Items from a dataset:

—————

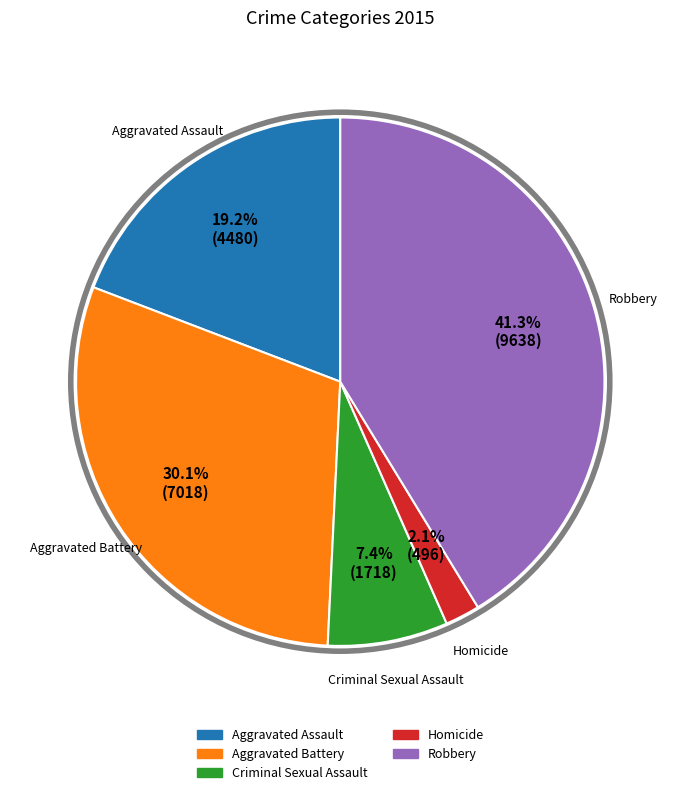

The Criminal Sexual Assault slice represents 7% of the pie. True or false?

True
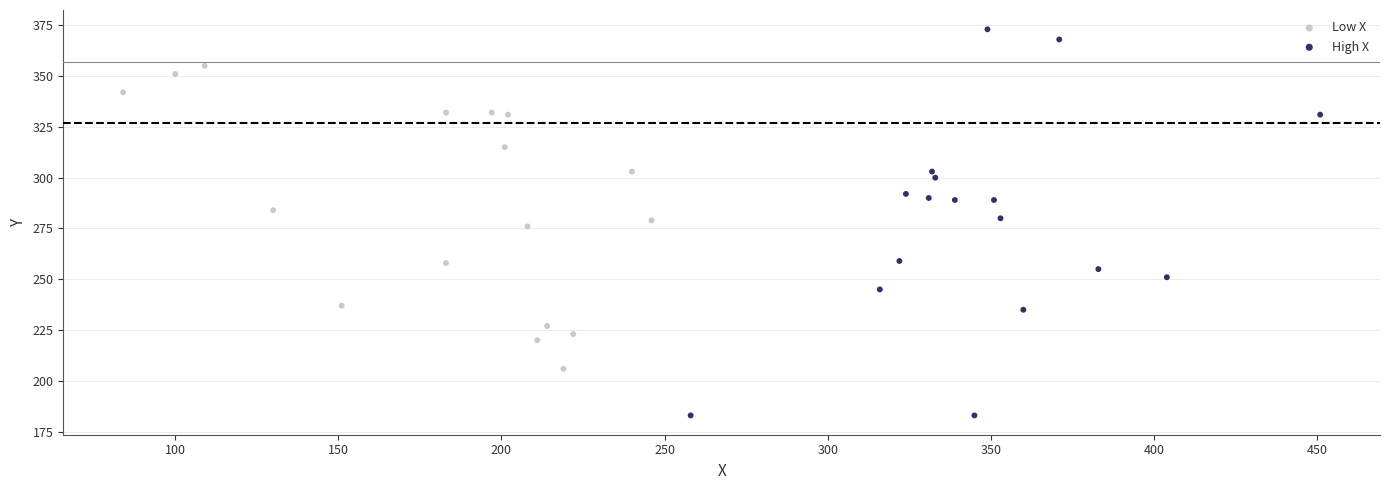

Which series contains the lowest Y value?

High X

—————

» DIRECTIVE
Edit the material above so that every "series" becomes "data series" and nothing else changes. Omit the pictures from your answer.

» RESPONSE BELOW
The Criminal Sexual Assault slice represents 7% of the pie. True or false?

True

Which data series contains the lowest Y value?

High X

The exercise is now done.